ROANOKE TIMES

                         Roanoke Times
                 Copyright (c) 1995, Landmark Communications, Inc.

DATE: SUNDAY, March 8, 1992                   TAG: 9203080092
SECTION: VIRGINIA                    PAGE: D6   EDITION: NEW RIVER VALLEY 
SOURCE: THOMAS HUANG LANDMARK NEWS SERVICE
DATELINE: NORFOLK                                LENGTH: Medium


LOTTERY CASE MAY GO TO COURT

Michael Julian and his Farm Fresh grocery chain hold the answer to the key lottery question: When Australians bought several million tickets to secure Virginia's $27 million jackpot, where did they pay for the winning ticket?

If the ticket was among the millions paid for at Farm Fresh's corporate headquarters rather than at one of the chain's licensed outlets - a violation of game rules - the lottery could declare the winning ticket worthless.

But Julian, Farm Fresh chairman, on Friday said he doesn't want to talk. "We're pursuing another avenue, and he's not at liberty to discuss [the matter] at this time," company spokeswoman Susan Mayo said.

One reason may be that Farm Fresh, as well as the commonwealth of Virginia, are prime candidates for legal action by the Australians through a high-powered law firm in Richmond.

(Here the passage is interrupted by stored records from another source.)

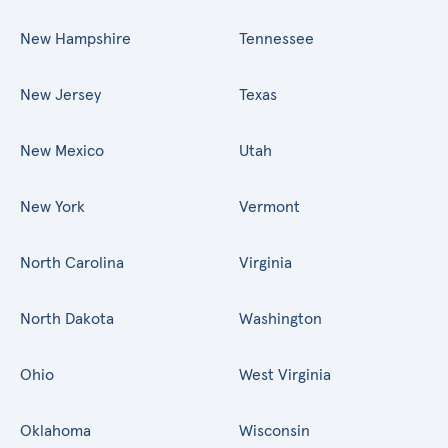
New Hampshire
Tennessee
New Jersey
Texas
New Mexico
Utah
New York
Vermont
North Carolina
Virginia
North Dakota
Washington
Ohio
West Virginia
Oklahoma
Wisconsin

"Well, look, we know there's going to be a lawsuit if the lottery turns the ticket down," said Stanley Henderson, a law professor at the University of Virginia.

Henderson and other legal experts say that should the Great Lottery Affair end up in court, lawyers will likely wrangle over:

Whether the Australians could reasonably expect that the tickets they bought were valid.

Whether Farm Fresh, which stands to make $120,000 in commissions for selling the tickets, had the responsibility to know the lottery rules.

Whether the Virginia Lottery had the responsibility to educate Farm Fresh officials and players about the full scope of its rules.

The results of a court battle are bound to set a precedent, said William Bergman, president of a national trade association for state lotteries in Washington.

"Up to now . . . people who don't understand all the finite rules of the lottery have been given the benefit of the doubt and [have been] paid," Bergman said. Lotteries usually have "not scrutinized to the finest degree a technical or inferred infraction."

The International Lotto Fund, established by Australian lotteries guru Stefan Mandel in Melbourne and aided by its American agent, Anithalee Alex, bought at least 5.6 million tickets in an attempt to cover the 7.1 million possible number combinations.

On Thursday, trustees for the 2,500 Australian investors stepped forward with the winning ticket, which was bought at a Farm Fresh in Chesapeake's Western Branch section. They were accompanied by two lawyers from the firm of Hunton and Williams. In a meeting with several lottery officials, they were told they'd have to wait for their first check pending an investigation, expected to last several days.

At issue is a regulation, pointed to by lottery officials two weeks after the Feb. 15 jackpot drawing. It states that a ticket must be paid for at the site where it is dispensed.

"I really don't think that's fair," said A.C. Miller, president of Miller Oil Co., which owns the Miller Mart convenience stores. Miller arranged to receive about $750,000 from the Australians at his headquarters for ticket purchases.

"I just don't approve of our convenience stores taking large amounts of money, for safety," he said. "My God, we get held up. We've had two shootings for $75 to $100. The whole thing is very foolish. . . . We had no idea there was such a rule."

If denied the jackpot, the International Lotto Fund could try to claim the $27 million, charging it was reasonable to expect that the tickets were valid, said Alemante Selassie, law professor at the Marshall-Wythe School of Law at the College of William and Mary.

"How well published are the rules?" said John Tilhou, a Virginia Beach commercial lawyer. "If the rules are not adequately stated, a buyer who runs afoul due to a technical violation would have a strong argument."

But a lawsuit against the Virginia Lottery would be hard to win, law experts said, because the commonwealth, by statute, gave the Lottery Board the power to write the regulations.


Memo: shorter version ran in the Metro edition.